Systems, Workforce and Consistency

Teams apply local employment evidence well when recruitment, induction, supervision and workforce planning are connected. Local employment should not be a separate HR statistic.

Supervision should explore retention risks, progression goals and barriers that affect staff stability. Handovers and service meetings should identify where workforce continuity affects outcomes. Managers should compare local employment evidence with quality, complaints, compliments and resident experience.

This also supports commissioner confidence. Wider explanation of social value in UK public sector commissioning shows why providers need to evidence how public contracts support people, places and long-term system value.

Operational Example 3: Linking Local Workforce Stability to Service Outcomes

Context: A supported living provider wanted to show how recruiting locally improved continuity for people who found unfamiliar staff difficult.

Support approach: The provider measured local recruitment alongside familiar staffing, cancelled shifts, agency use, staff retention and feedback from people and families.

Five practical steps:

  1. Track local recruitment and retention by service location.
  2. Compare workforce stability with agency use and familiar staffing.
  3. Review whether people experience fewer staff changes and more consistent routines.
  4. Use family and staff feedback to test whether continuity is improving.
  5. Report the link between local employment and service stability through governance.

Day-to-day delivery detail: Managers reviewed whether people were supported by familiar staff at key routines, whether staff knew communication preferences and whether local recruitment reduced travel-related rota disruption.

How effectiveness was evidenced: The provider evidenced reduced agency reliance, fewer disrupted routines, improved family confidence and stronger staff relationships with people supported.
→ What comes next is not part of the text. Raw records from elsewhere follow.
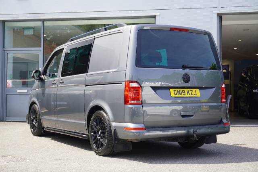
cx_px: 129
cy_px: 86
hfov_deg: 36.9
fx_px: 387
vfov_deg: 25.0
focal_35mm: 54
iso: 100
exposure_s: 1/60
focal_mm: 36
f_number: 5.6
This demonstrated social value through local employment, continuity and better lived experience.

Governance and Evidence

Governance gives local employment evidence credibility. Providers should maintain an audit trail showing recruitment source, locality, induction completion, retention, progression, staff feedback, workforce wellbeing and quality outcomes.

Data may include local applicant numbers, appointment rates, induction completion, early turnover, internal progression, agency use, sickness absence, supervision completion and continuity measures. Qualitative evidence explains confidence, belonging, trust, staff pride and lived experience.

Strong services demonstrate how employment evidence informs workforce planning, commissioner reporting, quality assurance and board oversight. This creates a clear line of sight from local jobs to stronger services and community value.

Commissioner and CQC Expectations

Commissioners expect providers to evidence good work, local opportunity and workforce resilience as part of social value. Local employment evidence helps show how contract spend strengthens the local economy and improves service stability.

CQC expectations focus on safe, effective, responsive and well-led care. Local workforce evidence supports this when it shows that recruitment, induction, supervision and retention contribute to continuity, competence and positive experiences.

Common Pitfalls

  • Counting local staff without evidencing retention or progression.
  • Claiming employment impact without showing who benefited.
  • Ignoring barriers such as transport, digital access or caring responsibilities.
  • Separating workforce data from quality and outcome evidence.
  • Overlooking entry-level staff development as social value.
  • Reporting recruitment activity without showing improved service continuity.

Conclusion

Measuring local employment impact in adult social care contracts means showing how care services create accessible jobs, stable work, progression and better continuity for people receiving support. Strong providers demonstrate this through recruitment evidence, workforce support, lived experience, retention data and governance that links employment practice to outcomes. When evidence is strong, local employment becomes one of the clearest ways adult social care contracts build community wealth and lasting social value.